In the chi-square test, the test statistic is compared to a critical value based on the chi-square distribution. The chi-square distribution is abbreviated as chi2 in the Scipy library.

Using this information, let's calculate the crucial value for a 95% confidence level and get the p-value of our outcome.

```
critical_value = stats.chi2.ppf(q = 0.95, # Finding the critical value for 95% confidence level
df = 4) # Df = number of variable categories - 1(Degree of Freedom)
print("Critical value")
print(critical_value)
p_value = 1 - stats.chi2.cdf(x=chi_squared_statistics, # Find the p-value(significant value)
df=4)
print("p-value")
print(p_value)
```

**Output:**

```
Critical value
9.487729036781154
p-value
[0.00113047]
```

Our chi-squared statistic is higher than the threshold. Therefore we can rule out the null hypothesis that the two distributions are identical.

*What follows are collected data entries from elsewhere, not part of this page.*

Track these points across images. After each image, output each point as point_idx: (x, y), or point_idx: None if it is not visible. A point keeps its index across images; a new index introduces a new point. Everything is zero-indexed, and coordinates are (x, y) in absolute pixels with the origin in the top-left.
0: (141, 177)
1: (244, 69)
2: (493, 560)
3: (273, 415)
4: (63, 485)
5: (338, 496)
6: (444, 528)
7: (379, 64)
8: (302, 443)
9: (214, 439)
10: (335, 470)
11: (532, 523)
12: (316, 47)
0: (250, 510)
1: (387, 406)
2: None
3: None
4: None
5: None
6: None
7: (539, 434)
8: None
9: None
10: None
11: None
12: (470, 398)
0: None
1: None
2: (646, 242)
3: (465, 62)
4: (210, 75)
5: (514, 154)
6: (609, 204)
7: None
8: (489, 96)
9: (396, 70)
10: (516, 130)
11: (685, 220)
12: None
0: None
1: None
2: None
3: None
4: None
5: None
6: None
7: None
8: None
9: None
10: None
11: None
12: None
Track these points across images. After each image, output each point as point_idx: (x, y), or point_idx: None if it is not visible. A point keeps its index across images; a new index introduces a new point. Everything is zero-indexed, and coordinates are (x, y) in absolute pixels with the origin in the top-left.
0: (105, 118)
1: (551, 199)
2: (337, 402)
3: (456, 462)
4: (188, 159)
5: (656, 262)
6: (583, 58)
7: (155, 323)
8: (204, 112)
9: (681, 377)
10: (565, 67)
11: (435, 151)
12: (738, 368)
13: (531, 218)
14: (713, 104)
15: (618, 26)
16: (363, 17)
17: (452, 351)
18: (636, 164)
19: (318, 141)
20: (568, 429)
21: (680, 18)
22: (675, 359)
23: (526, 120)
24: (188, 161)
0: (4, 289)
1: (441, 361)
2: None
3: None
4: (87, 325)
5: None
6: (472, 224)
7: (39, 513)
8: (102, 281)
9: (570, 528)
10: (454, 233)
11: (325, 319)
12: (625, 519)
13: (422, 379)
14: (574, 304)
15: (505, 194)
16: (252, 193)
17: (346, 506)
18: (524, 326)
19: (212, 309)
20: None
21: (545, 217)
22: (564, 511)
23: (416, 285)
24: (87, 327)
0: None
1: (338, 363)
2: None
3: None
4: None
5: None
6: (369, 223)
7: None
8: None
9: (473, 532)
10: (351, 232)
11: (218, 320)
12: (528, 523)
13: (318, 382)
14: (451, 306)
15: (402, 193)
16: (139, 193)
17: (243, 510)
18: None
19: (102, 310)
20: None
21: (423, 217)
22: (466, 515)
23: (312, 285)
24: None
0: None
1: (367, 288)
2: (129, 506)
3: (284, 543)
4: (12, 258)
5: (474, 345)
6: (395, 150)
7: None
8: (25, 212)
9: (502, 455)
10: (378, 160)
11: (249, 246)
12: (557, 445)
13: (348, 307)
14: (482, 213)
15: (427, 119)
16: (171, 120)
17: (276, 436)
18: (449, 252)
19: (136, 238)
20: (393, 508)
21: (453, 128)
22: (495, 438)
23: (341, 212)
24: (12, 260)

The scipy method scipy.stats.chisquare() allows you to do a chi-squared goodness-of-fit test automatically:

```
stats.chisquare(f_obs= observation, # Array of observation count
f_exp= expectation) # Array of expectation count
```

**Output**:

Power_divergenceResult(statistic=array([18.19480519]), pvalue=array([0.00113047]))

The test results agree with the values we calculated above.